Whenever a line of the records below contains the word "Россия", copy that line.

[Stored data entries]
______________________________

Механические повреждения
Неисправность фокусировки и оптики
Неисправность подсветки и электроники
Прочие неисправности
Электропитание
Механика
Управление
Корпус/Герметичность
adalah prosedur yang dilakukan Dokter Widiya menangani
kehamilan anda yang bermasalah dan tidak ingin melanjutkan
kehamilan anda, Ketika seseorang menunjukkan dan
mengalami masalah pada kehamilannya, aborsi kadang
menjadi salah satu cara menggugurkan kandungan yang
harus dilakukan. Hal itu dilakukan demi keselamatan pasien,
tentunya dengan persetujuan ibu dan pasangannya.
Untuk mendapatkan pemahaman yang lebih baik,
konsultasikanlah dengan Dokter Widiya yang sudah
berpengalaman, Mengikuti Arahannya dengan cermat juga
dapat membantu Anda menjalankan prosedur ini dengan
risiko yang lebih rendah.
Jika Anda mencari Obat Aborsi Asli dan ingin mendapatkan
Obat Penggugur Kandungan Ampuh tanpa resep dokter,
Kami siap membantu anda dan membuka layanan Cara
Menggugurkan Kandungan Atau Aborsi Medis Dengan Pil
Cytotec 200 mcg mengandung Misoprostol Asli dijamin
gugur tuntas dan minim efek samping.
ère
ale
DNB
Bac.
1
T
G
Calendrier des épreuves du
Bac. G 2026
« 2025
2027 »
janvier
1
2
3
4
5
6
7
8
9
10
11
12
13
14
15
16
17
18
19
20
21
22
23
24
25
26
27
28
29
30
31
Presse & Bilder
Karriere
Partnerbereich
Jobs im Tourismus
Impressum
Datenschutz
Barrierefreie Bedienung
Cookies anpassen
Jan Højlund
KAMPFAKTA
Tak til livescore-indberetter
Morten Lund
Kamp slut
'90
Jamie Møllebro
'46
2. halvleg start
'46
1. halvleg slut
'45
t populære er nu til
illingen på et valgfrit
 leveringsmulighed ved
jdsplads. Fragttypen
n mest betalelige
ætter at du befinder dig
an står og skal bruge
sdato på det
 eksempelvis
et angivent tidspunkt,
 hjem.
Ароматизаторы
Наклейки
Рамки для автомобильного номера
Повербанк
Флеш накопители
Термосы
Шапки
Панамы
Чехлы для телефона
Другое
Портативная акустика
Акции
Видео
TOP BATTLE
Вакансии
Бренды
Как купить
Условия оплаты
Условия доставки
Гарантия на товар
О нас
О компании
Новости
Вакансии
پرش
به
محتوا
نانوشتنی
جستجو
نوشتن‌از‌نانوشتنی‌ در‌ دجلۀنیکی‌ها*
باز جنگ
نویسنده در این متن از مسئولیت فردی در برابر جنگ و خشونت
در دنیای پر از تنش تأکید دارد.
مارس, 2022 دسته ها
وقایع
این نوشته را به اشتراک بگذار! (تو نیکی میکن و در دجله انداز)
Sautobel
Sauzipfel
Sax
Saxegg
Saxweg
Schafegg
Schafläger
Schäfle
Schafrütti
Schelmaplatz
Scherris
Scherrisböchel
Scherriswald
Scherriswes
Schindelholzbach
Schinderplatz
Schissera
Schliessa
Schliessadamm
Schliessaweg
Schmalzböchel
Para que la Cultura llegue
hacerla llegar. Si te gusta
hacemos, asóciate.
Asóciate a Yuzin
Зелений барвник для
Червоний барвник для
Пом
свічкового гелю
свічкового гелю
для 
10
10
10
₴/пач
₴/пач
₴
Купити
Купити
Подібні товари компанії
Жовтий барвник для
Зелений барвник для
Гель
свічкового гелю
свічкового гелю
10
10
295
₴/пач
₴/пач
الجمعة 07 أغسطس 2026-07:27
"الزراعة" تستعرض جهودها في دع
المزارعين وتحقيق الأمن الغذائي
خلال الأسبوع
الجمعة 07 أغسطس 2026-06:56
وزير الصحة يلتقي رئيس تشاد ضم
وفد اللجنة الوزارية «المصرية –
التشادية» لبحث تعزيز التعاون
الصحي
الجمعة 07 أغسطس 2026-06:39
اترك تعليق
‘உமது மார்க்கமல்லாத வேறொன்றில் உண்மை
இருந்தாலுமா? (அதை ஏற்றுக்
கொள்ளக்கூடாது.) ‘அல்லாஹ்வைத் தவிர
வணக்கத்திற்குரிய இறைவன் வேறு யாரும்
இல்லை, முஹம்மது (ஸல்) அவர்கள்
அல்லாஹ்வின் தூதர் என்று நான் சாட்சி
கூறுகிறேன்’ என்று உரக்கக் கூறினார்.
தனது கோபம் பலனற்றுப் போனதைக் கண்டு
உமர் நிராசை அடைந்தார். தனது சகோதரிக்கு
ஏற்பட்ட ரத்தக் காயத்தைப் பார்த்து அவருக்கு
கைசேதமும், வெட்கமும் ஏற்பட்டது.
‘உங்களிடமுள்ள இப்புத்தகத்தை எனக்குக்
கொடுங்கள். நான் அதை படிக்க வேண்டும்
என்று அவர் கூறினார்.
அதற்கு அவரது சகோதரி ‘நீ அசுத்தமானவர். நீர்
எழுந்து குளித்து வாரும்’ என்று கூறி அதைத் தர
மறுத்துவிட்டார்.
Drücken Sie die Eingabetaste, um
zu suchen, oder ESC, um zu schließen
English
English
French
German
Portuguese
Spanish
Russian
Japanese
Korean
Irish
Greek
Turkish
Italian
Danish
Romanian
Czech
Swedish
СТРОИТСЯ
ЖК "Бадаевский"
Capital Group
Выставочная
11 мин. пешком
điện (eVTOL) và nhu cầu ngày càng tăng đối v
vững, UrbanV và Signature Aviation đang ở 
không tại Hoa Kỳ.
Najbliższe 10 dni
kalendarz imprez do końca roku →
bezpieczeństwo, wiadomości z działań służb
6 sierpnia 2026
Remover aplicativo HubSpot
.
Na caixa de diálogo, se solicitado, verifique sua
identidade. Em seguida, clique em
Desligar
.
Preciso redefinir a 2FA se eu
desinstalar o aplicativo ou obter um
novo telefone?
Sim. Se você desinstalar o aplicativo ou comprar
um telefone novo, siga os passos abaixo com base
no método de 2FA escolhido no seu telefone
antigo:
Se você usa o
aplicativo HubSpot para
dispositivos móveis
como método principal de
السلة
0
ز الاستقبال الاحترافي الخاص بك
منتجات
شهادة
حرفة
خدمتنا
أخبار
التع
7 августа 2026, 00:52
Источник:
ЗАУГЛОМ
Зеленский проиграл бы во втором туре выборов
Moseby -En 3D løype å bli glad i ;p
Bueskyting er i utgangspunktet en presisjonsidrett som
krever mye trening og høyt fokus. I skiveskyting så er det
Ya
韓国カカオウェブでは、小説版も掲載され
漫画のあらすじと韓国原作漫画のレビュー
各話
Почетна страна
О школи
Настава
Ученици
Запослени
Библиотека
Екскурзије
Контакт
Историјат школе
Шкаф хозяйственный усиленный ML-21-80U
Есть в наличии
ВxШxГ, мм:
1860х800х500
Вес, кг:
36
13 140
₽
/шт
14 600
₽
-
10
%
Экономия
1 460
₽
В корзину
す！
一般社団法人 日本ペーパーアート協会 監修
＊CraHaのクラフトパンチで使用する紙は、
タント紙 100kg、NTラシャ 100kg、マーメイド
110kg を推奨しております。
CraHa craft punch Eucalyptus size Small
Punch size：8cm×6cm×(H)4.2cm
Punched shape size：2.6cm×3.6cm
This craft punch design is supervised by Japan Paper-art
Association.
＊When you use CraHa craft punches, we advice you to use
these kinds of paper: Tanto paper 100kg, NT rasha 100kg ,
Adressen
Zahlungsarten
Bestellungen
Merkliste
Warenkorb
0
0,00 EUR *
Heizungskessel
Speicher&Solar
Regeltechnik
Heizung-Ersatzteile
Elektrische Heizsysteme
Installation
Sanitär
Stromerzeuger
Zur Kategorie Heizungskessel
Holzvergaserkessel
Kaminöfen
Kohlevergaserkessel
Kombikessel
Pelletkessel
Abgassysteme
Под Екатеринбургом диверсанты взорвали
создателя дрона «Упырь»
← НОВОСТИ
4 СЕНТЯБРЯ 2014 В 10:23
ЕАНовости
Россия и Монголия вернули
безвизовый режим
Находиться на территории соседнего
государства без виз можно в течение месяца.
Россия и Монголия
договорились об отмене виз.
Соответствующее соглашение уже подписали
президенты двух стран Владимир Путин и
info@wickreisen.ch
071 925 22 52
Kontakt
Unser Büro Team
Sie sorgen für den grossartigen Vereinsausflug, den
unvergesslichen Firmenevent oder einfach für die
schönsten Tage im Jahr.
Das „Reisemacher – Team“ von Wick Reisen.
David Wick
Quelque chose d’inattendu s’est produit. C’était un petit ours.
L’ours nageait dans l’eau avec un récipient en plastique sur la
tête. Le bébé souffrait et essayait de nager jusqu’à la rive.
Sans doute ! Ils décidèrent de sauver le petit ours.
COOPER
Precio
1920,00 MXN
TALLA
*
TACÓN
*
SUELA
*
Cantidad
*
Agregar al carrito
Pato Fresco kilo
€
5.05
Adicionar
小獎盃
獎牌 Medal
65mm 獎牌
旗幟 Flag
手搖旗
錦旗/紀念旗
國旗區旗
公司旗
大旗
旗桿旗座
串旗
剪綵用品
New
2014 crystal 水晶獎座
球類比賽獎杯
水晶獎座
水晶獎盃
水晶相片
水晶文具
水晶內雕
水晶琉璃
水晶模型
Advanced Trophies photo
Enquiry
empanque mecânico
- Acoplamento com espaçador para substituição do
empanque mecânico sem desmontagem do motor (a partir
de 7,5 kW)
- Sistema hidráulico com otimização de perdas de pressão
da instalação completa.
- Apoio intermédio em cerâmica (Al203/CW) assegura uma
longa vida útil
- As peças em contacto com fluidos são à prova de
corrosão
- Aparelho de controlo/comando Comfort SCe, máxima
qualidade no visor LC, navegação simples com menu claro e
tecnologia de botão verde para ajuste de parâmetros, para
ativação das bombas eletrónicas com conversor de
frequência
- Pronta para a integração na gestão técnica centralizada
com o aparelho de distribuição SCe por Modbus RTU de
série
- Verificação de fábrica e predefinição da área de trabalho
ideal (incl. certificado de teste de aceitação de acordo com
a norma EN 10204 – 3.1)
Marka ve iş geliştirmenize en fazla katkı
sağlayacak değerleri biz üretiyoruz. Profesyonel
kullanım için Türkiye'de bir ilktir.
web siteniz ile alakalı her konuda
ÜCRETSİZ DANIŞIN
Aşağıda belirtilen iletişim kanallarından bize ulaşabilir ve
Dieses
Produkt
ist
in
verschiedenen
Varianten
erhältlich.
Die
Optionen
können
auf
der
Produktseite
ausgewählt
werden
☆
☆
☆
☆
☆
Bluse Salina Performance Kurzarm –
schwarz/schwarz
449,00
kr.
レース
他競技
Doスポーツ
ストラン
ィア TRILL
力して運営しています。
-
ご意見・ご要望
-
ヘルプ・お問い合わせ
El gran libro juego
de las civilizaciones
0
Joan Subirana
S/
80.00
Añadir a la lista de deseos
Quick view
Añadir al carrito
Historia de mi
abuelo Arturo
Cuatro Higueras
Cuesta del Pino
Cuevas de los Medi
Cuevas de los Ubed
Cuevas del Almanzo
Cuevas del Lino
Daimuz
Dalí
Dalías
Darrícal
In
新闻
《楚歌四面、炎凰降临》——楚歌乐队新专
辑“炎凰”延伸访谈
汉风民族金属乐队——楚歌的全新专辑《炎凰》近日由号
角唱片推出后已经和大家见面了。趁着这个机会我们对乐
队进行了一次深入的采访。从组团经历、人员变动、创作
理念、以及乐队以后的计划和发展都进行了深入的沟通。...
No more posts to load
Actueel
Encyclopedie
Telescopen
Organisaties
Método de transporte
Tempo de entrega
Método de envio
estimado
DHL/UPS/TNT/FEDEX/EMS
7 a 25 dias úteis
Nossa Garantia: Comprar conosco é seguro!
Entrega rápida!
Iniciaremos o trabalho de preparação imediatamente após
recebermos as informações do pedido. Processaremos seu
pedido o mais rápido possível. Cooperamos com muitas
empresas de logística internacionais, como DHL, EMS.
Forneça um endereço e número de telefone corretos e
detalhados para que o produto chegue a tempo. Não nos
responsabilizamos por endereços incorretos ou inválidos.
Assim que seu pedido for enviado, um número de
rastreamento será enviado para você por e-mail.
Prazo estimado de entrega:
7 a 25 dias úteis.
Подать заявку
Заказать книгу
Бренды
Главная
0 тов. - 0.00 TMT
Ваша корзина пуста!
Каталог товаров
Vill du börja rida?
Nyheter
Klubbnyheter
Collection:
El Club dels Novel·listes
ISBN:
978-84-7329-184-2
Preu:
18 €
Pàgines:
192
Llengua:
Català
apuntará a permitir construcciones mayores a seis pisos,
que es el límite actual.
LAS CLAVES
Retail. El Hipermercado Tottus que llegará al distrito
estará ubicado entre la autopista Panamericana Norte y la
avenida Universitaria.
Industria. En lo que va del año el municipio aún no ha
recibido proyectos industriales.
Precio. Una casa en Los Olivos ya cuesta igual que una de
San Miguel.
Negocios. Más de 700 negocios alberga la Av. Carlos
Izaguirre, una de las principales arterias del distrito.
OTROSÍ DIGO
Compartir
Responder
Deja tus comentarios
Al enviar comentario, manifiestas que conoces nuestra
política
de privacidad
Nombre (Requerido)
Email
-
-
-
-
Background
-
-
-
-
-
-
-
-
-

______________________________

■ **Reply**:
Россия и Монголия вернули
Россия и Монголия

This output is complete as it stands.